I guess they’re following the pissbaby toddler train culture that’s been growing in the techbro community as of late. The whole attitude of “We know better than our users, we’re going to aggressively monetize the shit out of it and nobody is going to care.”
Guess RedHat is going to learn the same thing that so many others have learned before them: Don’t piss off your users.
Especially not Linux users. This isn’t grandma with windows 95, or Uncle with his iPhone, Linux users are almost guaranteed to have in the past tried other distros.
They will again. Begrudgingly, but they won’t look back either.
The average FOSS enthusiast never was the target market for Red Hat. Big corporations whose purchasing departments like expensive support contracts are the target market. And for those, not much changes, and even if it did, those places don’t just switch to another distro on a whim.

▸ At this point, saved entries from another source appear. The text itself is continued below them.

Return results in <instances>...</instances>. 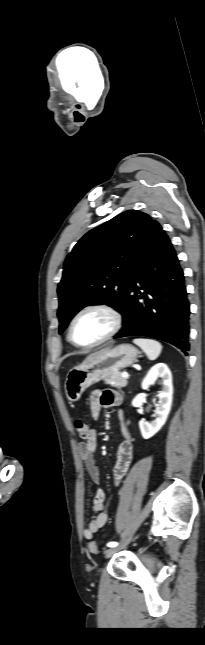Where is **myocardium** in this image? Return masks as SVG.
<instances>
[{
  "instance_id": "obj_1",
  "label": "myocardium",
  "mask_w": 205,
  "mask_h": 645,
  "mask_svg": "<svg viewBox=\"0 0 205 645\" xmlns=\"http://www.w3.org/2000/svg\"><path fill=\"white\" fill-rule=\"evenodd\" d=\"M91 311L101 312V313H104L106 316H108V318L110 320V328H109V330L106 332V334L104 336H102L100 339H98V340H96L94 342H91V343L77 342L75 340L74 336H73L74 325H75L76 321L79 319L80 316H82L83 314H85L87 312H91ZM121 326H122V315L120 314V312L116 308L112 307L111 305L105 304V303H92V304H88V305L82 307L73 316V318L70 321L69 328H68V337H69L70 341L74 345H76L78 347H81V348H93V347L99 346V345L105 343L106 341L110 340L113 336H115L118 333V331L120 330Z\"/></svg>"
}]
</instances>
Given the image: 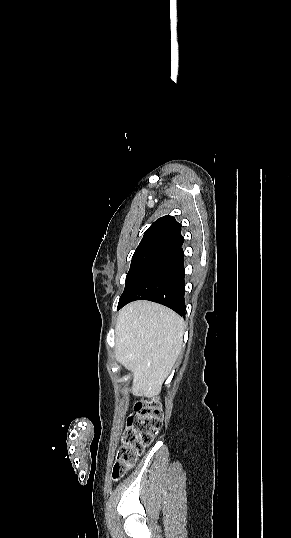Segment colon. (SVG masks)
I'll return each mask as SVG.
<instances>
[{"instance_id":"colon-1","label":"colon","mask_w":291,"mask_h":538,"mask_svg":"<svg viewBox=\"0 0 291 538\" xmlns=\"http://www.w3.org/2000/svg\"><path fill=\"white\" fill-rule=\"evenodd\" d=\"M163 409L156 400H140L128 417L123 442L112 469V479L118 480L129 471L143 450L161 429Z\"/></svg>"}]
</instances>
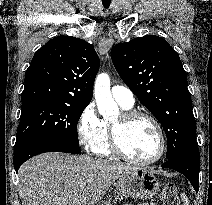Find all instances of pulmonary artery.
Listing matches in <instances>:
<instances>
[{
	"label": "pulmonary artery",
	"mask_w": 212,
	"mask_h": 205,
	"mask_svg": "<svg viewBox=\"0 0 212 205\" xmlns=\"http://www.w3.org/2000/svg\"><path fill=\"white\" fill-rule=\"evenodd\" d=\"M113 98L121 105L132 107L134 104V95L132 91L122 85H115L111 88Z\"/></svg>",
	"instance_id": "e3ab8cb5"
}]
</instances>
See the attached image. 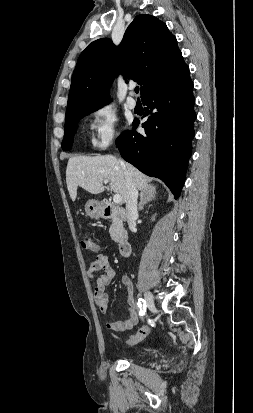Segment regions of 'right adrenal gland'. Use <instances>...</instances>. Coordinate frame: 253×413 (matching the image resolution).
I'll return each instance as SVG.
<instances>
[{"mask_svg":"<svg viewBox=\"0 0 253 413\" xmlns=\"http://www.w3.org/2000/svg\"><path fill=\"white\" fill-rule=\"evenodd\" d=\"M156 197V192H141L140 193V203H139V211L143 210L144 205L148 202L154 200Z\"/></svg>","mask_w":253,"mask_h":413,"instance_id":"2a0ac1e0","label":"right adrenal gland"}]
</instances>
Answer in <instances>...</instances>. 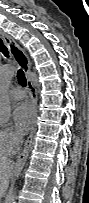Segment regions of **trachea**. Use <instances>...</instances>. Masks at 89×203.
Wrapping results in <instances>:
<instances>
[{
	"instance_id": "1",
	"label": "trachea",
	"mask_w": 89,
	"mask_h": 203,
	"mask_svg": "<svg viewBox=\"0 0 89 203\" xmlns=\"http://www.w3.org/2000/svg\"><path fill=\"white\" fill-rule=\"evenodd\" d=\"M0 51L4 54L5 57L9 58L8 49L1 39H0ZM17 79L19 81V84L22 85L23 87L27 85L26 77L22 69H19L17 71Z\"/></svg>"
}]
</instances>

Very frustrating to hear. I’ve been slowly migrating away from RHEL-based distros after they shifted CentOS to be upstream from RHEL. This is another nail in the coffin in my books.
Question: Unless your an enterprise or certifying software for an enterprise why do people use RHEL? There are just so many other options without the drama.
I used to use it because they backport secruity patches for software that the official dev team has abandoned - sometimes extending how long you can use that software by several years which is really nice peace of mind. It means I can upgrade on my own schedule, instead of on someone else’s schedule.
I don’t use RHEL anymore.
Fool me once. I ran away from anything redhat when they clamped out on my free OpenShift with whatever they are doing now. Too brutal for me.
Right after the CentOS -> CentOS stream debacle last year, I switched to using debian for all my lab servers/infrastructure. This news makes it seem like that was definitely the right choice.